Abstract

The measurement of natural dust emissions from desert landforms is crucial in environmental hazard assessment and field checking the accuracy of global dust models. More than 500 individual dust measurements from eight common desert landforms in southern California were collected using the PI-SWERL (Portable In Situ Wind Erosion Lab). The largest emitters of dust are dry washes (13.787 to 0.007 mg m − 2 s − 1 ), dunes, playa margins, distal alluvial fans, and lacustrine beaches. Low emitters include salt-crusted playas (0.692 to 0.002 mg m − 2 s − 1 ), silt–clay-crusted playas, and desert pavements.
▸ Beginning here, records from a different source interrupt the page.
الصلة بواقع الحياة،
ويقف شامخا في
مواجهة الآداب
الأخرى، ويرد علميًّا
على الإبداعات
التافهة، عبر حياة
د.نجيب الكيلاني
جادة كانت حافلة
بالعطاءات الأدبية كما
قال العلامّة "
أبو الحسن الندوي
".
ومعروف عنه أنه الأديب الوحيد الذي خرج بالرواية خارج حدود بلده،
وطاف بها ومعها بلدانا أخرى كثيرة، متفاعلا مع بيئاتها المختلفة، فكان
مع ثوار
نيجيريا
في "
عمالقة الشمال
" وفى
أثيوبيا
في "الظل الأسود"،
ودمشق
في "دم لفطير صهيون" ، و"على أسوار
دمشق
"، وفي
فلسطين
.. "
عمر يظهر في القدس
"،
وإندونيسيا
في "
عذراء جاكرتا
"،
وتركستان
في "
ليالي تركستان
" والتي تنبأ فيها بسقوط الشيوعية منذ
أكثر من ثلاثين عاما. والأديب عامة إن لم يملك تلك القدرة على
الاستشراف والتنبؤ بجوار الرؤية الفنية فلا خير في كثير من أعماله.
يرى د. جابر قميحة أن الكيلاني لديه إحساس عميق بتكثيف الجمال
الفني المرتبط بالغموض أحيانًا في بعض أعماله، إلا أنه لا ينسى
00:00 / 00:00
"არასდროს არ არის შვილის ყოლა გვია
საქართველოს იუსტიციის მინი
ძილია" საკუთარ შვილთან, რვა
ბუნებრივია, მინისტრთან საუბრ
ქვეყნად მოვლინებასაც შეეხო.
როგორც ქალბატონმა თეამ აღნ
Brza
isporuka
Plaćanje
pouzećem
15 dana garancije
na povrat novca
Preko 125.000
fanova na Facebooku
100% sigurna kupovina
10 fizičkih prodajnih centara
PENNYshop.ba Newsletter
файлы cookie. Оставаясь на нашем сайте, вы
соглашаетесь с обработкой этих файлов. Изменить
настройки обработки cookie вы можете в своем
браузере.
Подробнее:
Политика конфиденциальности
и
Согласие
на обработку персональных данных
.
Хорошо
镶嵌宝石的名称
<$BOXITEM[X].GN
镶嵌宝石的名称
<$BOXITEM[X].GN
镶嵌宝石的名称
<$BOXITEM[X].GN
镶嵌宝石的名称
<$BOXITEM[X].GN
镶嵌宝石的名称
High emissions are a function of saltating sand that bombards the surface, liberating dust-sized particles for entrainment. Low dust emissions are primarily a function of surface crusting, gravel armoring, and vegetation density. PI-SWERL measurements reveal that emission rates can vary by at least three orders of magnitude, reflecting local variability in soil texture and continuity of surface crusts. Shear-stress partitioning models can be applied to dust data measured by the PI-SWERL to account for large surface roughness features, such as vegetation. The results presented here give an approximation of the contributions to atmospheric dust loading by landforms in the Mojave Desert, and can potentially be used to improve atmospheric dust models.